In another school I was cheered by the sound of “Nelly Bly,” a nigger song (shall we say negro melody?) of the Early Carolina period, say 1858-9. There I did ask for a copy of the words, and here they are:

“In Asia and in Africa
The elephant is found:
He larger is than any beast
That walks upon the ground:
When tame he is gentle and mild,
And does what he’s desired,
But if he’s mocked or treated ill,
With anger he is fired.”

I forget the rest, but this is genuine. There should have been a chorus of Hi Jumbo, Ho Jumbo; but it was before the days of the popular beast.

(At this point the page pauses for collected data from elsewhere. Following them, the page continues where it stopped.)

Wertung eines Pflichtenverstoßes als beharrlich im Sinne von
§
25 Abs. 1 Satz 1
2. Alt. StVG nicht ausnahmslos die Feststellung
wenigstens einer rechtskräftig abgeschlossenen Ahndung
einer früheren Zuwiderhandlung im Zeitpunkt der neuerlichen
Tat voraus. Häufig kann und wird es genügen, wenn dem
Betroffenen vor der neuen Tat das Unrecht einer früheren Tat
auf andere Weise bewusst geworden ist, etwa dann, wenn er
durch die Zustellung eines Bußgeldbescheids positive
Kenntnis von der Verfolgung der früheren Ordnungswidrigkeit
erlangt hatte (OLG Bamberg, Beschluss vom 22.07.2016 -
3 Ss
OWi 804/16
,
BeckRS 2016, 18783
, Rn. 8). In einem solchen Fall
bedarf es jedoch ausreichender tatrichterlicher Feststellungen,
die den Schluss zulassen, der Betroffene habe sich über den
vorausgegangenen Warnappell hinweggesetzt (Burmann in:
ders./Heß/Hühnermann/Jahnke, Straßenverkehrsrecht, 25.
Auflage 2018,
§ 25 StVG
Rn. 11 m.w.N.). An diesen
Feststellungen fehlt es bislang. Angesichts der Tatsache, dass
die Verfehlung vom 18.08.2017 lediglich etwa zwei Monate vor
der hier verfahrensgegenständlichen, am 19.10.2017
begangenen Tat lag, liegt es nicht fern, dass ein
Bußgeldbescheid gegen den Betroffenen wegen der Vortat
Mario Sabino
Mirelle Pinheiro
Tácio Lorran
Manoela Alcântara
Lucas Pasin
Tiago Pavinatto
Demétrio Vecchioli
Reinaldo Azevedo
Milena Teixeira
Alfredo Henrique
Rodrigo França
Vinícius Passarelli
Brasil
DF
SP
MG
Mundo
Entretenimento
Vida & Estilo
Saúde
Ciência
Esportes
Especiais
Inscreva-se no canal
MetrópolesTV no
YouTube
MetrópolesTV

In an old Blue Book, more than thirty years ago, I read a lamentation of an Inspector in this district that he had heard “A Southerly Wind” to an extent that would have sickened a Cheshire fox-hunter, and “The Neat Little Clock” till he could wish that time were no more. The latter was a drivelling piece of morality sung to the beautiful old tune of “The Woodpecker”: it lasted well into my epoch, but it seems to be extinct now.

At times one attempted to guide the popular taste. In a fishing village, where there was a lighthouse, I persuaded the master to teach Kingsley’s “Three Fishers”: and in an Irish school I urged Moore’s Melodies. But in neither case was the result encouraging, and the attempt was not repeated. Then it occurred to me one day, as it did with a more satisfactory result to Juvenal, “am I always to be only a hearer?” or as to Fletcher of Saltoun’s “very wise man,” if a man were permitted to make all the school songs, he need not care who should make the Code. And I wrote for a friendly infant school a parody of Gilbert’s Minstrel’s Song, in the “Yeomen of the Guard”: it was arranged antiphonally for boys and girls, and the second verse ran thus:

Boys: I have a song to sing, oh.

Girls: Sing me that song, oh.

Boys: It’s the song of the pie, and the greedy boy
Who sat in his lonely corner;

It’s the song of a boy with a greedy thumb,
Which he put in the pie to pull out a plum;
The little dog laughed when he saw such sport,
For he always laughed when he didn’t ought,
He never was at school, and never was taught,
A naughty boy, Jack Horner.
All: Heigh dey, heigh dey,
Heigh diddle diddle, the cat and the fiddle,
The little dog laughed when he saw the sport
Of the naughty boy, Jack Horner.

I think the teachers were a little doubtful about the grammar of “didn’t ought,” and candour compels me to admit that the song was not a success. Two schools sang it “to oblige the Inspector,” but on him, at least, it had the effect of a penitential psalm. I wrote no more.

Strange that there should be any difficulty in finding words of songs: “the world was all before them where to choose.” England, Scotland, Ireland, and Wales contribute folk-songs of sufficient merit and variety, though, at times, of dialectic English. Germany is always at hand. But I admit that if you deduct in each case songs in praise of Bacchus, Diana, and Venus, there is a large gap.